EXERCISE: Can you rewrite everything from the line containing "right elbow: (560, 617, -5)" down to the last of the items, shifting every keypoint value (x, y and depth) up by 116?

AVAILABLE DATA:
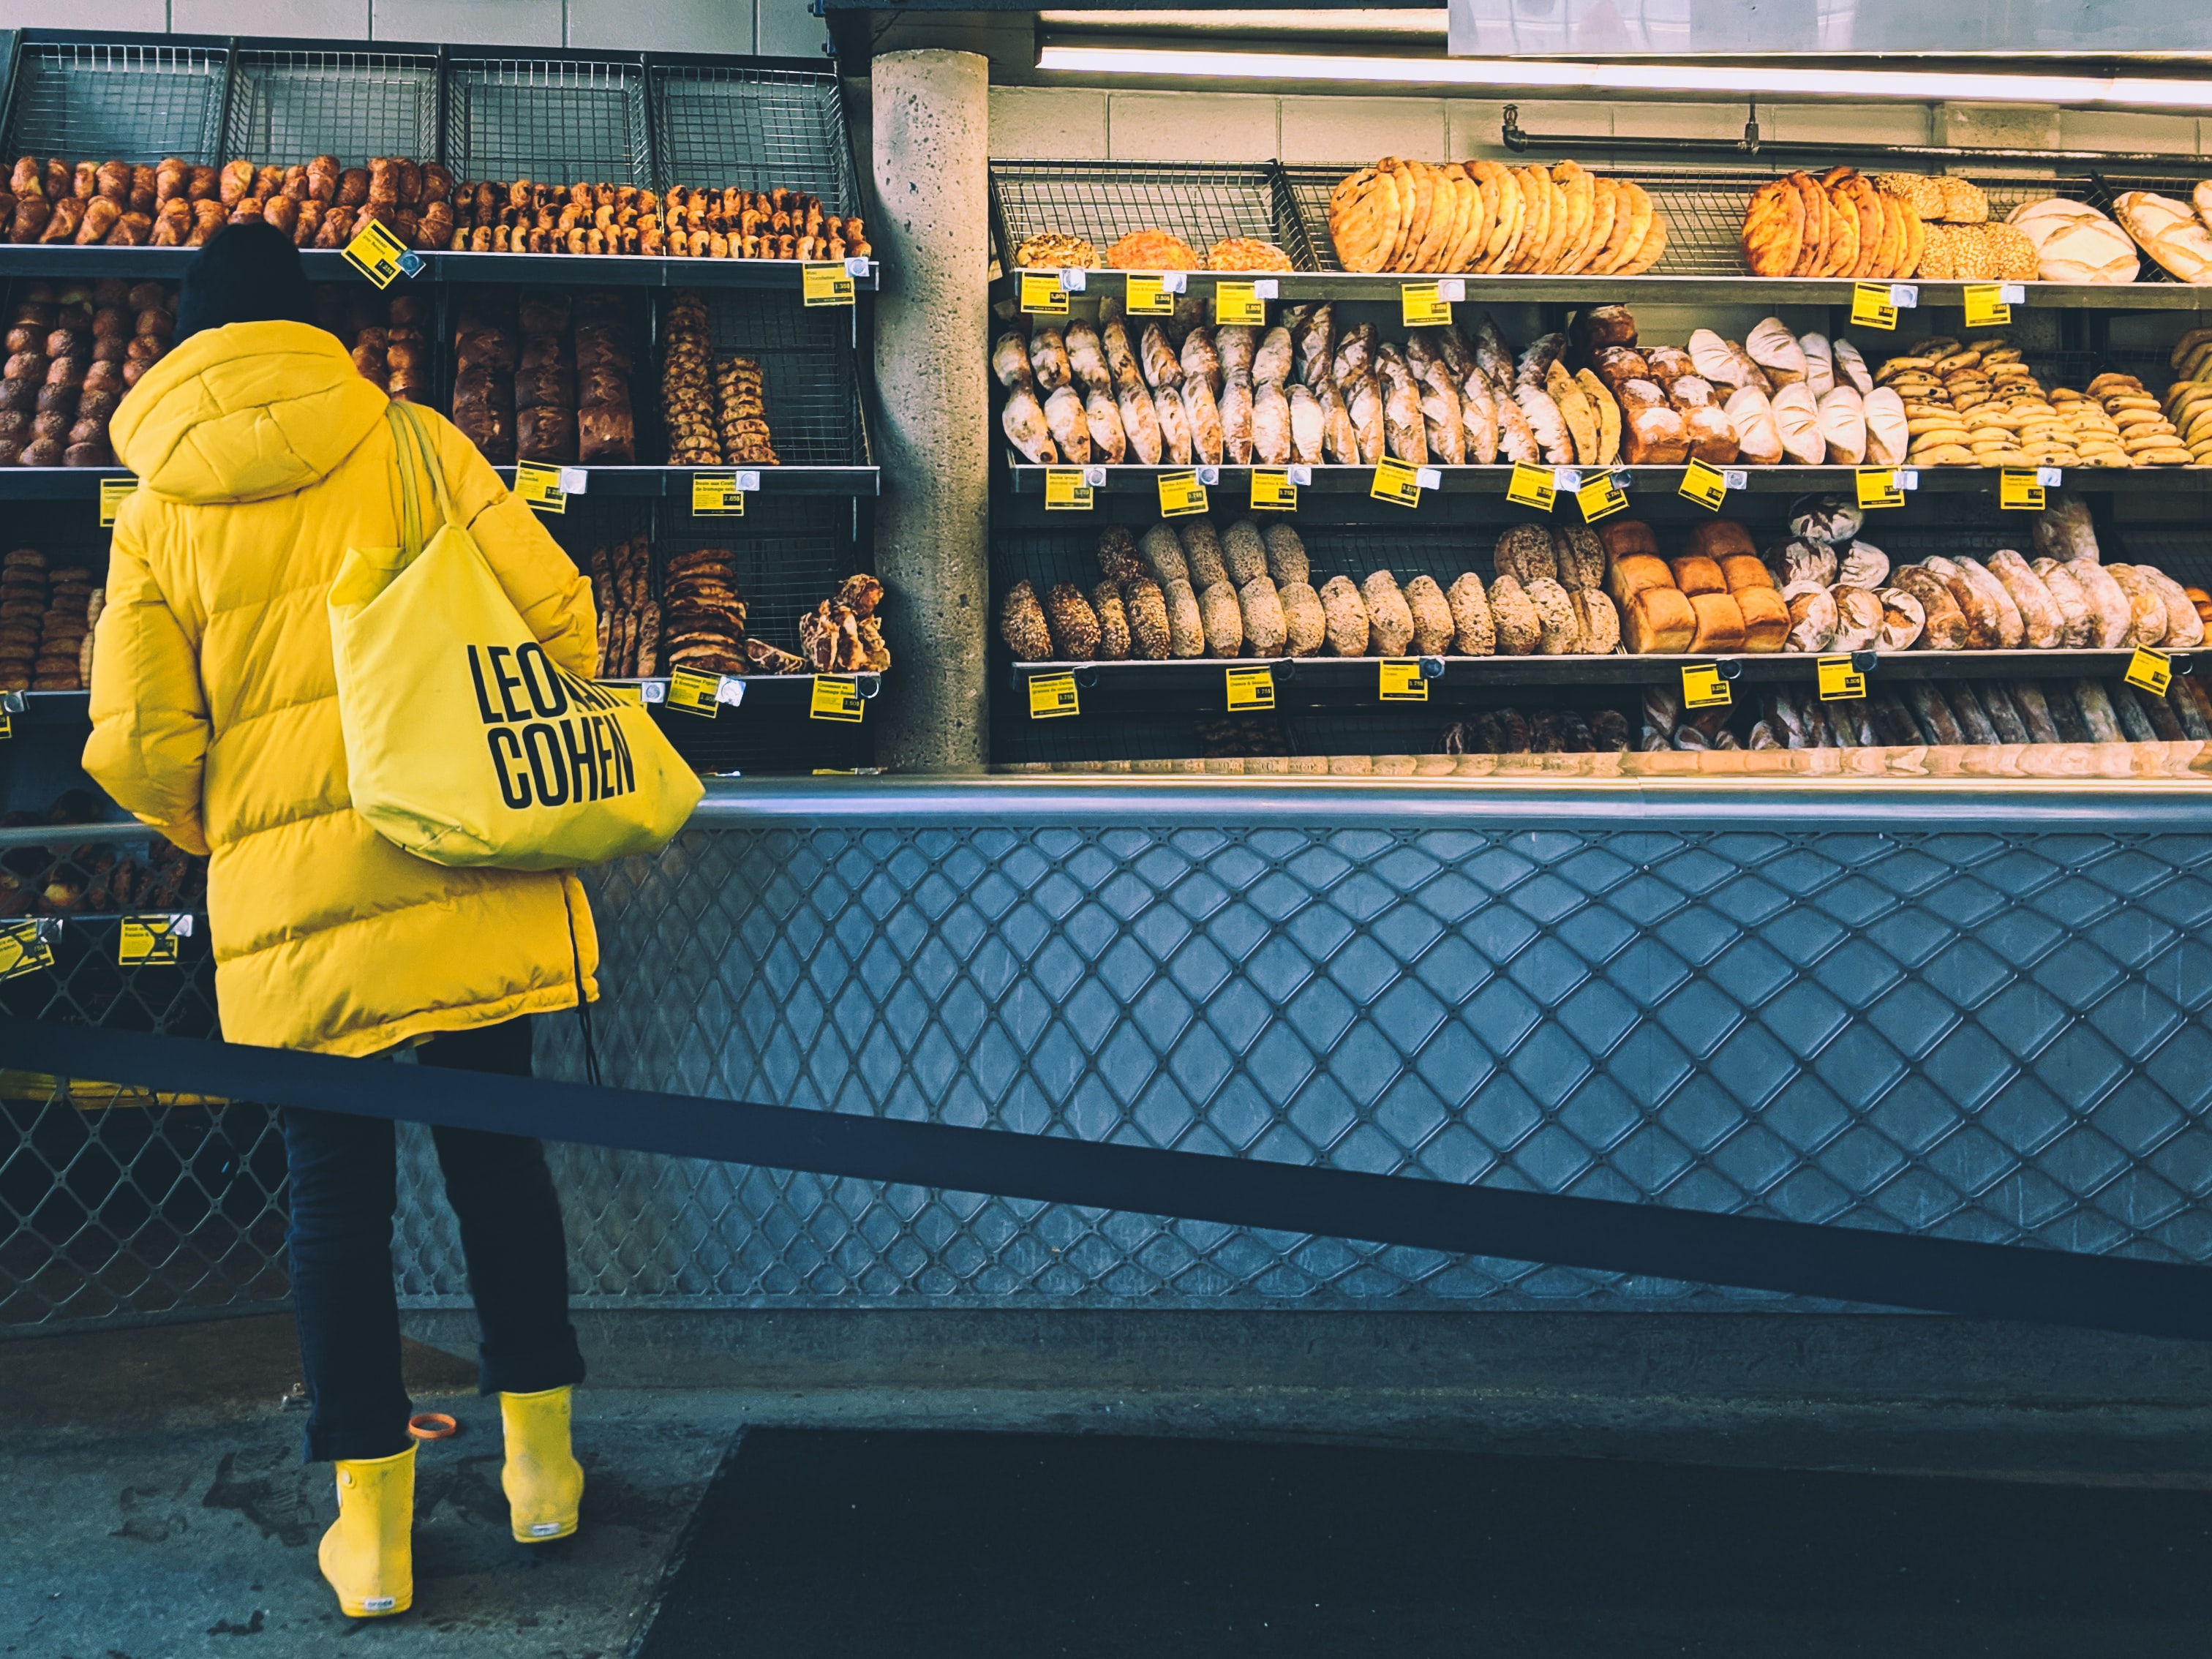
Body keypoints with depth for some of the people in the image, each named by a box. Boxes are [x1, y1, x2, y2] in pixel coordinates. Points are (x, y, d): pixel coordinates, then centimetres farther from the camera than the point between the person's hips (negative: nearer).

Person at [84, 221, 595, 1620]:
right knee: (499, 1153, 14)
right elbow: (560, 617, -5)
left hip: (290, 911, 0)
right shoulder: (413, 446, 1)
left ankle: (373, 1524, 15)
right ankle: (541, 1462, 23)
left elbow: (137, 747, -3)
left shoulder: (156, 511, 4)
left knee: (337, 1198, 10)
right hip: (464, 880, 0)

EXERCISE ANSWER:
right elbow: (676, 733, 111)
left hip: (406, 1027, 116)
right shoulder: (529, 562, 117)
left ankle: (489, 1640, 131)
right ankle: (657, 1578, 139)
left elbow: (253, 863, 113)
left shoulder: (272, 627, 120)
left knee: (453, 1314, 126)
right hip: (580, 996, 116)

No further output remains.